- **Instructions to follow**
The data below is to be written out exactly, with no pictures.

- **Data below**
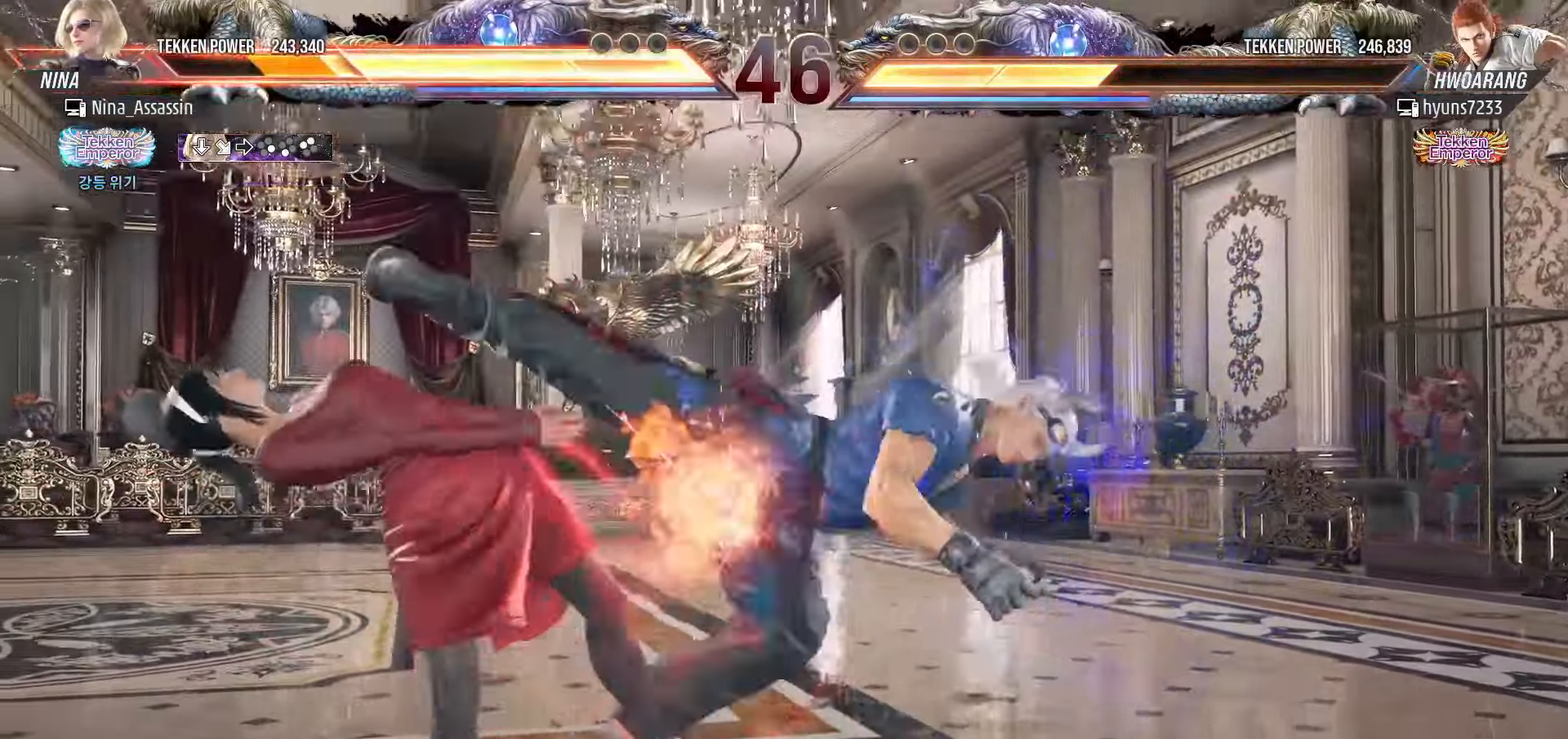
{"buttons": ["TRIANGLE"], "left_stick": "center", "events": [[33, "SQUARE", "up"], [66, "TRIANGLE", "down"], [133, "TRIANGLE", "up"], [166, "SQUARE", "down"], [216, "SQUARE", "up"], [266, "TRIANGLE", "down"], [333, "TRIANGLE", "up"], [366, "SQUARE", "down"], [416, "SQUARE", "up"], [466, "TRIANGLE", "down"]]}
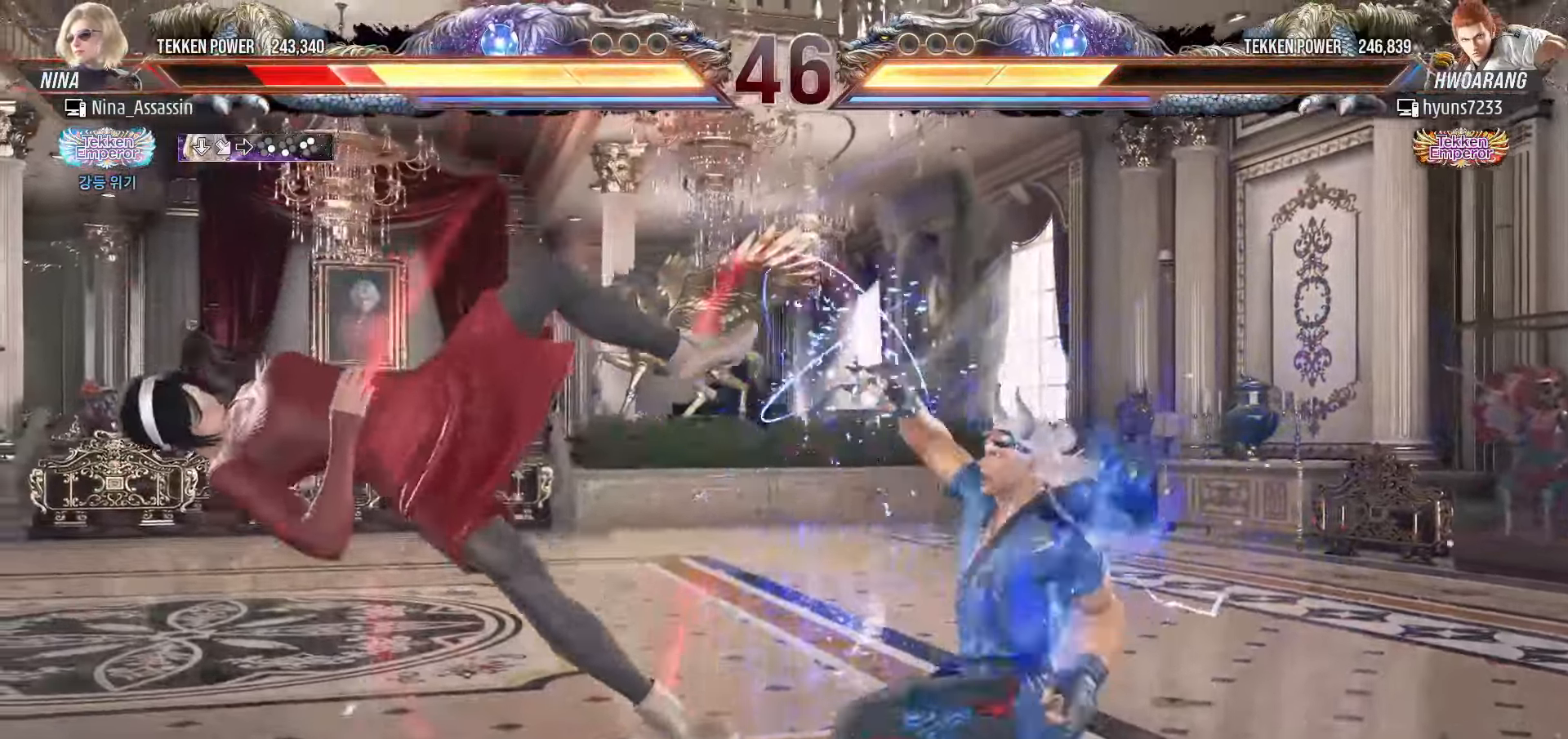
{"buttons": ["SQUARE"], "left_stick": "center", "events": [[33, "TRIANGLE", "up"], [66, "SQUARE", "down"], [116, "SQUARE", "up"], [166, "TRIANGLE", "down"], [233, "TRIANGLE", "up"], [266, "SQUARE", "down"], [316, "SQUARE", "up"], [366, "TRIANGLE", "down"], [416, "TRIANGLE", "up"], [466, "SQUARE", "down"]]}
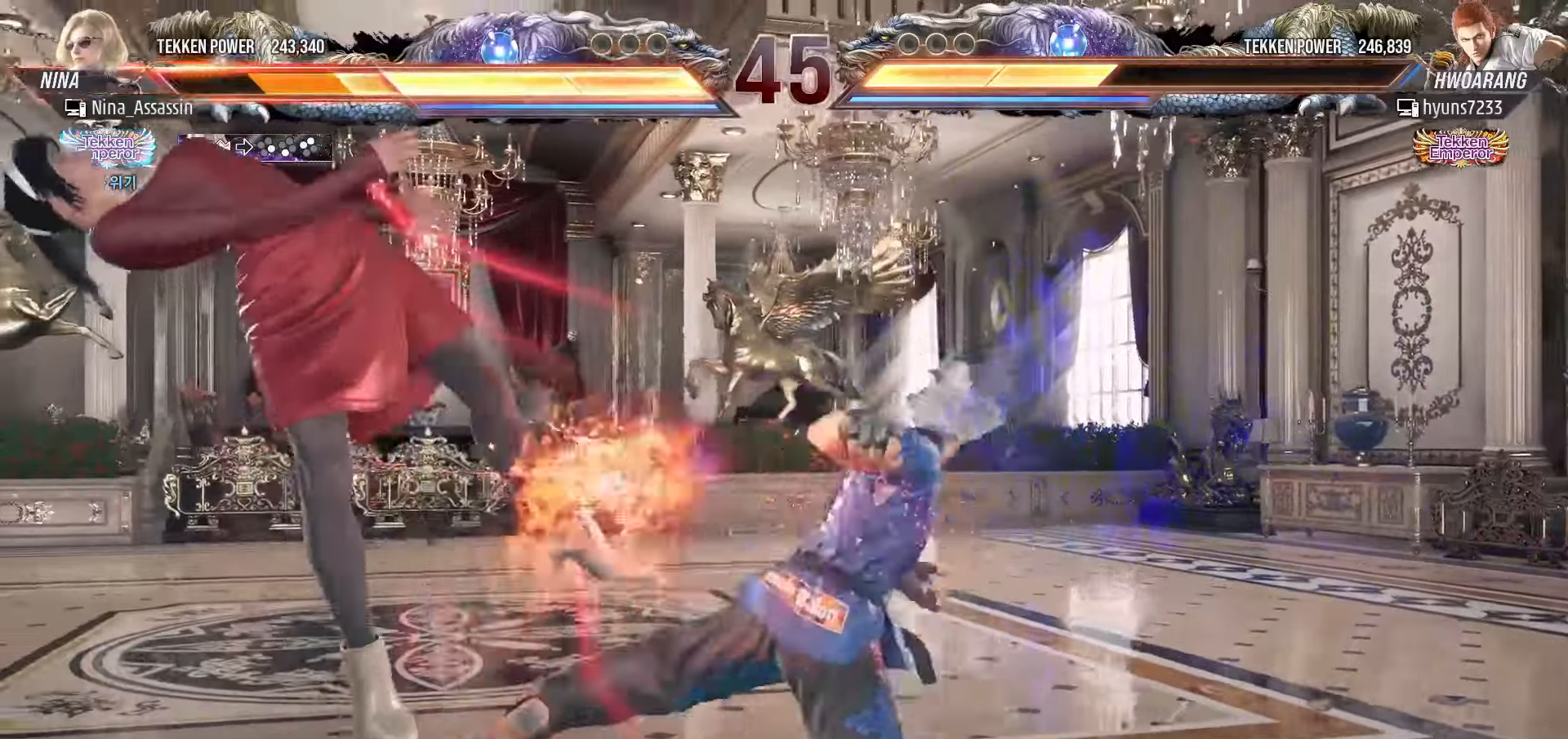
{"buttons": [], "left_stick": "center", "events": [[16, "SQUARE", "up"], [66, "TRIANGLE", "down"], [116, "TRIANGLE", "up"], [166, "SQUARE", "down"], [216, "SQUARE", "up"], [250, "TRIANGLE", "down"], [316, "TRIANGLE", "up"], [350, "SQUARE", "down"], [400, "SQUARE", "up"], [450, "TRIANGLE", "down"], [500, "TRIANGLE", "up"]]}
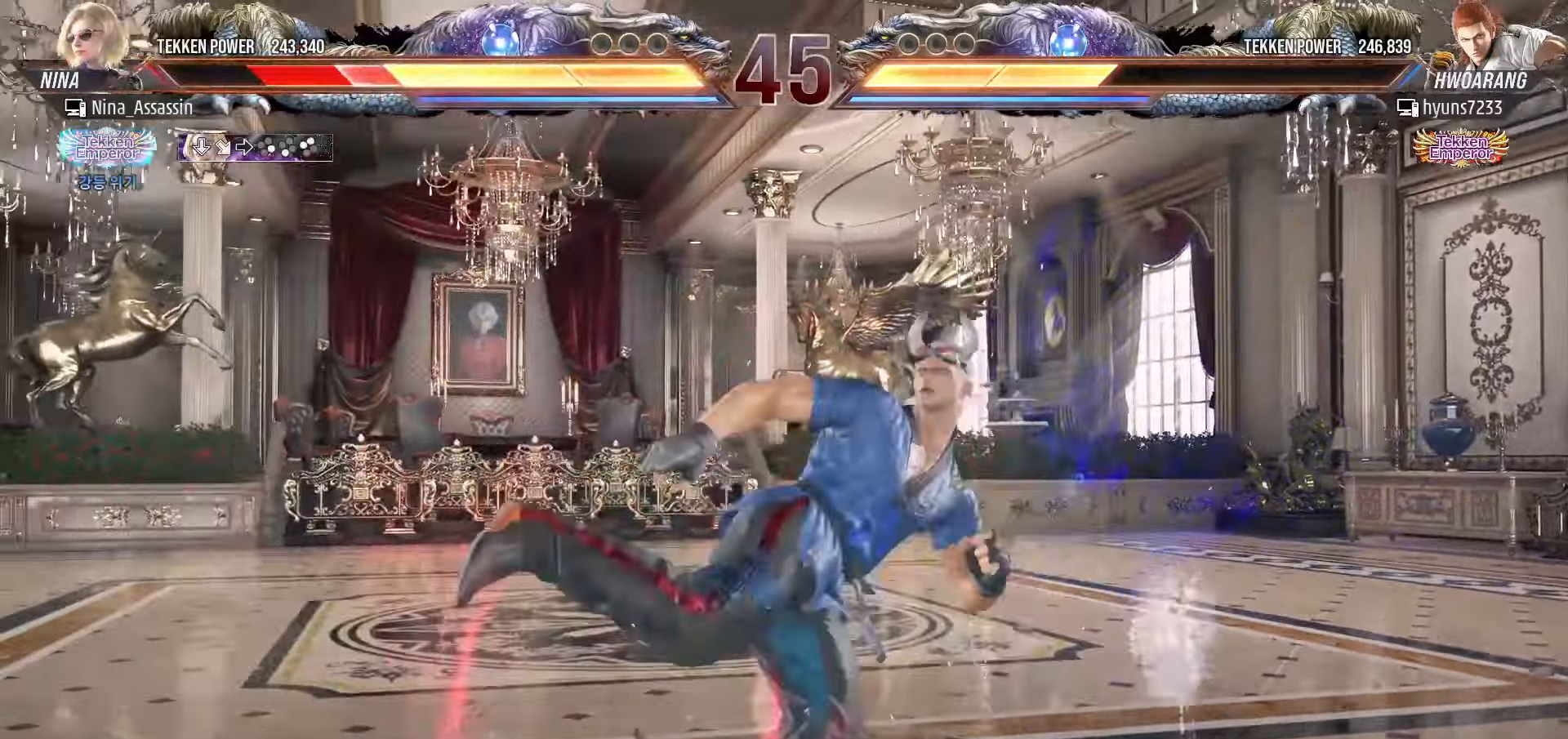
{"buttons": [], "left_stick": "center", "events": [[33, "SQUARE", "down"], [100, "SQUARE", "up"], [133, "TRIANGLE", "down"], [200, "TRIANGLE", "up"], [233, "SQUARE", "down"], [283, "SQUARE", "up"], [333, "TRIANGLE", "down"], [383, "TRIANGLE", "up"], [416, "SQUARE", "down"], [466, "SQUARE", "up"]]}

- **Written solution**
{"buttons": ["TRIANGLE"], "left_stick": "center", "events": [[33, "SQUARE", "up"], [66, "TRIANGLE", "down"], [133, "TRIANGLE", "up"], [166, "SQUARE", "down"], [216, "SQUARE", "up"], [266, "TRIANGLE", "down"], [333, "TRIANGLE", "up"], [366, "SQUARE", "down"], [416, "SQUARE", "up"], [466, "TRIANGLE", "down"]]}
{"buttons": ["SQUARE"], "left_stick": "center", "events": [[33, "TRIANGLE", "up"], [66, "SQUARE", "down"], [116, "SQUARE", "up"], [166, "TRIANGLE", "down"], [233, "TRIANGLE", "up"], [266, "SQUARE", "down"], [316, "SQUARE", "up"], [366, "TRIANGLE", "down"], [416, "TRIANGLE", "up"], [466, "SQUARE", "down"]]}
{"buttons": [], "left_stick": "center", "events": [[16, "SQUARE", "up"], [66, "TRIANGLE", "down"], [116, "TRIANGLE", "up"], [166, "SQUARE", "down"], [216, "SQUARE", "up"], [250, "TRIANGLE", "down"], [316, "TRIANGLE", "up"], [350, "SQUARE", "down"], [400, "SQUARE", "up"], [450, "TRIANGLE", "down"], [500, "TRIANGLE", "up"]]}
{"buttons": [], "left_stick": "center", "events": [[33, "SQUARE", "down"], [100, "SQUARE", "up"], [133, "TRIANGLE", "down"], [200, "TRIANGLE", "up"], [233, "SQUARE", "down"], [283, "SQUARE", "up"], [333, "TRIANGLE", "down"], [383, "TRIANGLE", "up"], [416, "SQUARE", "down"], [466, "SQUARE", "up"]]}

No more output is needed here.